» **TASK TO CARRY OUT**
Reproduce the listing below word for word, omitting the pictures from your answer.

··········

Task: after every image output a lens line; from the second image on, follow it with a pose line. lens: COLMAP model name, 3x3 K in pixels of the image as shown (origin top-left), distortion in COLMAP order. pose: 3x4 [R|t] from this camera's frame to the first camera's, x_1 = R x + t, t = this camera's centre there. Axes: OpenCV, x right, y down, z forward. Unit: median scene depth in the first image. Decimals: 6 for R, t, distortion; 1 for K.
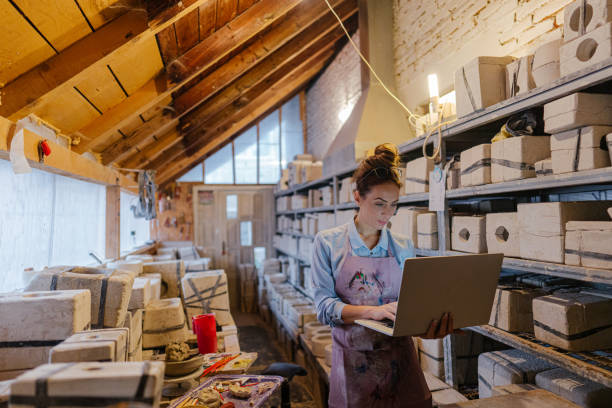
lens RADIAL K [[402.7, 0, 307.3], [0, 402.7, 203.2], [0, 0, 1]] dist [0.016073, 0.004618]
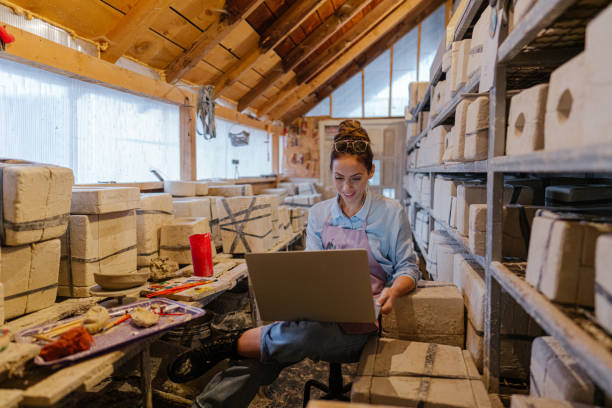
lens RADIAL K [[402.7, 0, 307.3], [0, 402.7, 203.2], [0, 0, 1]] dist [0.016073, 0.004618]
pose [[0.904737, 0.057454, -0.422078, 0.227216], [-0.005618, 0.992385, 0.123043, 0.073081], [0.425933, -0.108950, 0.898171, 0.230839]]
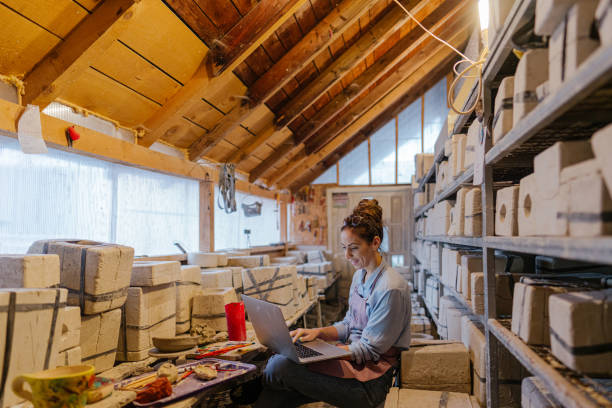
lens RADIAL K [[434.5, 0, 325.2], [0, 434.5, 235.6], [0, 0, 1]] dist [0.013713, 0.005649]
pose [[0.921564, 0.012575, -0.388022, 0.247585], [0.005163, 0.998990, 0.044636, 0.051023], [0.388191, -0.043138, 0.920569, 0.094855]]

··········

» **TASK RESPONSE**
Task: after every image output a lens line; from the second image on, follow it with a pose line. lens: COLMAP model name, 3x3 K in pixels of the image as shown (origin top-left), distortion in COLMAP order. pose: 3x4 [R|t] from this camera's frame to the first camera's, x_1 = R x + t, t = this camera's centre there. Axes: OpenCV, x right, y down, z forward. Unit: median scene depth in the first image. Decimals: 6 for R, t, distortion; 1 for K.
lens RADIAL K [[402.7, 0, 307.3], [0, 402.7, 203.2], [0, 0, 1]] dist [0.016073, 0.004618]
lens RADIAL K [[402.7, 0, 307.3], [0, 402.7, 203.2], [0, 0, 1]] dist [0.016073, 0.004618]
pose [[0.904737, 0.057454, -0.422078, 0.227216], [-0.005618, 0.992385, 0.123043, 0.073081], [0.425933, -0.108950, 0.898171, 0.230839]]
lens RADIAL K [[434.5, 0, 325.2], [0, 434.5, 235.6], [0, 0, 1]] dist [0.013713, 0.005649]
pose [[0.921564, 0.012575, -0.388022, 0.247585], [0.005163, 0.998990, 0.044636, 0.051023], [0.388191, -0.043138, 0.920569, 0.094855]]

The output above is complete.